*SOURCE DOCUMENT*.
Start of Block
Q. How do you regard the new release of Dawn of the Dead now.
Fortunate or unfortunate? And how aware were you of 28 Days Later?
A. Well, when we were writing we heard about both of them,
and were initially cheesed off, I think.
But, in both cases, it's kind of good, because for younger viewers,
who maybe haven't seen the old films, it works as a nice kind
of primer in a way. And even though we've very doggedly stuck
to the old school, sort of slow, shuffling zombies, I always thought
that the zombie refit (the MTV kind of zombies) was a bit needless,
in a way. They were zombies for people with short attention spans!
But I think it's good in a way, because it's worked out as strangely
great timing, in that both films are released by Universal. I
went to the cinema and saw the Dawn of the Dead trailer and the
Shaun of the Dead trailer back to back, which was bizarre. But
audiences laugh at it, so it seems to work pretty good.
In fact, the Dawn of the Dead works as a brilliant set-up, in
that every time someone shoots a zombie, they shoot it in the
head first-time, even though they've never used a gun before,
while in our film, Shaun shoots someone in the head after, maybe
So that's one of the key moments in our film, when Shaun actually
has the rifle and he's worked out how to cock it. Then he starts
firing and he misses, and he misses again, and again, and again.
I just thought that's what I'd do. I mean, I've watched a hundred
John Woo films, but if somebody gave me an automatic, I would
not even know how to take the safety off.
So it's worked as a nice kind of primer to our look at the end
of the world.
End of Block
(Extracted records)
Start of Block
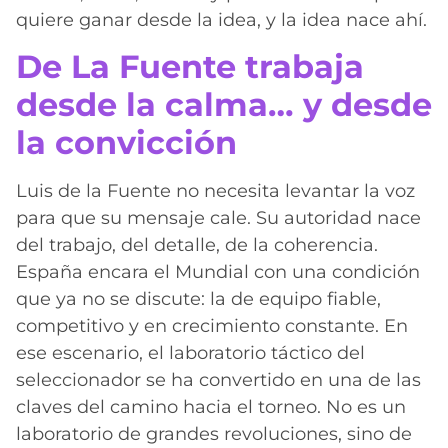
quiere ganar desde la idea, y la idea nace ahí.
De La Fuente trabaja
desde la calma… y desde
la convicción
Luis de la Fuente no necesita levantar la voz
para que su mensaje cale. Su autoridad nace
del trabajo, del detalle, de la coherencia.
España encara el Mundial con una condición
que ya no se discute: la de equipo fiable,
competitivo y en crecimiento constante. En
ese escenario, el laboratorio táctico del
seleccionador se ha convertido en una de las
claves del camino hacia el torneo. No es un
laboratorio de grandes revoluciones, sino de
End of Block
*QUESTIONS TO ANSWER*.
[a] Reproduce word for word the passage of the interview about zombie films starting with "In fact, the" and going on through "again, and again.".
[b] Resume the interview about zombie films from the point at which it stops.
The entries are material separate from the interview about zombie films.

*ANSWER LIST*.
[a]
In fact, the Dawn of the Dead works as a brilliant set-up, in
that every time someone shoots a zombie, they shoot it in the
head first-time, even though they've never used a gun before,
while in our film, Shaun shoots someone in the head after, maybe
So that's one of the key moments in our film, when Shaun actually
has the rifle and he's worked out how to cock it. Then he starts
firing and he misses, and he misses again, and again, and again.

[b]
We kind of worried about them at the first, but then realised
that the Dawn of the Dead remake wasn't going to have a scene
in it where they sing 'White Lines' with a zombie, or 'Don't Stop
Me Now' by Queen.
Q. If you could have anyone rise from the dead, who would
it be and why? And is this the start of a zombie franchise for
A. Maybe it would be fun to see something like Marcel Marceau
to come back as a zombie, or a physical comedian like The Three
In terms of a franchise, we'd like to do something a bit similar.
We'd like to do something again, with a similar sensibility, like
the mixture of comedy and another genre. But maybe not zombies
We definitely like playing with genres and we're big fans of both
horror and sci-fi. So we'd like to find a different recipe.
Q. Do you think American audiences will take to it?
A. It's interesting that with the Internet, our trailer went
online, and we just went global straight away. Aint It Cool News
picked it up, which meant that millions of people in the States
seemed to get it and pick it up.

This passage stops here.